--- QUESTIONS TO ANSWER ---
A - Please copy the Kyrö Napue Gin passage word for word, between "Kyrö Napue Gin (known" and "Isokyrö in 1714.", inclusive.
B - Continue the text about Kyrö Napue Gin from its final sentence.

--- TEXT PASSAGE ---
Kyrö Napue Gin (known as Napue until 2020) is a rye gin produced by the Finnish distillery Kyrö Distillery Company. It was renamed Kyrö Napue Gin in January 2020. Kyrö Napue Gin is made of rye along with 16 different herbs, including cranberry, sea buckthorn, spruce leaves and meadowsweet.

In 2015, Kyrö Napue Gin was elected the best gin in the Gin & Tonic category at the International Wine and Spirit Competition in the United Kingdom. Gin and tonic made of Kyrö Napue Gin is decorated with cranberry and rosemary. The drink is named after the Battle of Napue fought in the village of Napue in Finland's Isokyrö in 1714.

--- DATA SEGMENT ---

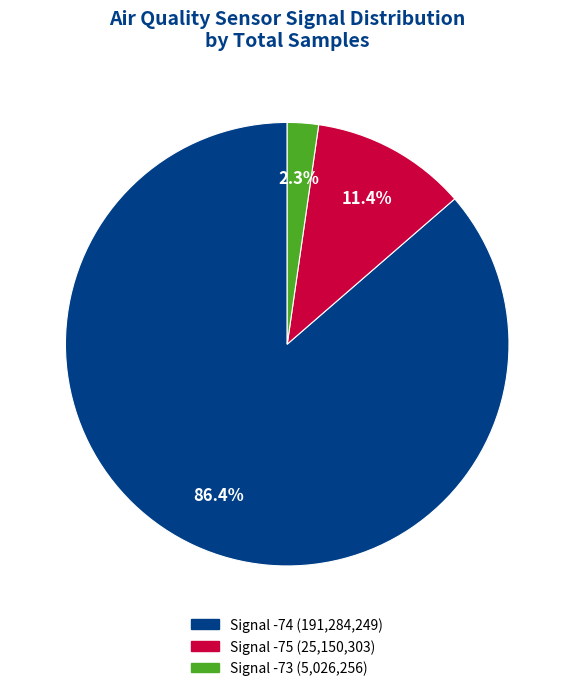

How many slices are in this pie chart?

3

--- YOUR RESPONSES ---
A -
Kyrö Napue Gin (known as Napue until 2020) is a rye gin produced by the Finnish distillery Kyrö Distillery Company. It was renamed Kyrö Napue Gin in January 2020. Kyrö Napue Gin is made of rye along with 16 different herbs, including cranberry, sea buckthorn, spruce leaves and meadowsweet.

In 2015, Kyrö Napue Gin was elected the best gin in the Gin & Tonic category at the International Wine and Spirit Competition in the United Kingdom. Gin and tonic made of Kyrö Napue Gin is decorated with cranberry and rosemary. The drink is named after the Battle of Napue fought in the village of Napue in Finland's Isokyrö in 1714.

B -
==Packaging==
The Kyrö Napue Gin bottle is a cylinder-shaped glass bottle with a paper label and a wooden cork. As well as the product itself, is packaging has attracted international attention. Kyrö Distillery Company was placed among the best applicants at the Cannes Lions Premium Packaging series and was placed second in the Dieline contest in the Spirits category. In 2018 Kyrö introduced new glass bottles designed by Mikko Laaksonen. The new design is very similar to the old bottle designed by an Italian family company. An incline at the bottom of the new bottle makes the bottle appear to float on top of the table. The new bottle has broader shoulders, is rounder, and has a shorter neck compared to the old bottle. The new bottle has the word "Kyrö" at the bottom.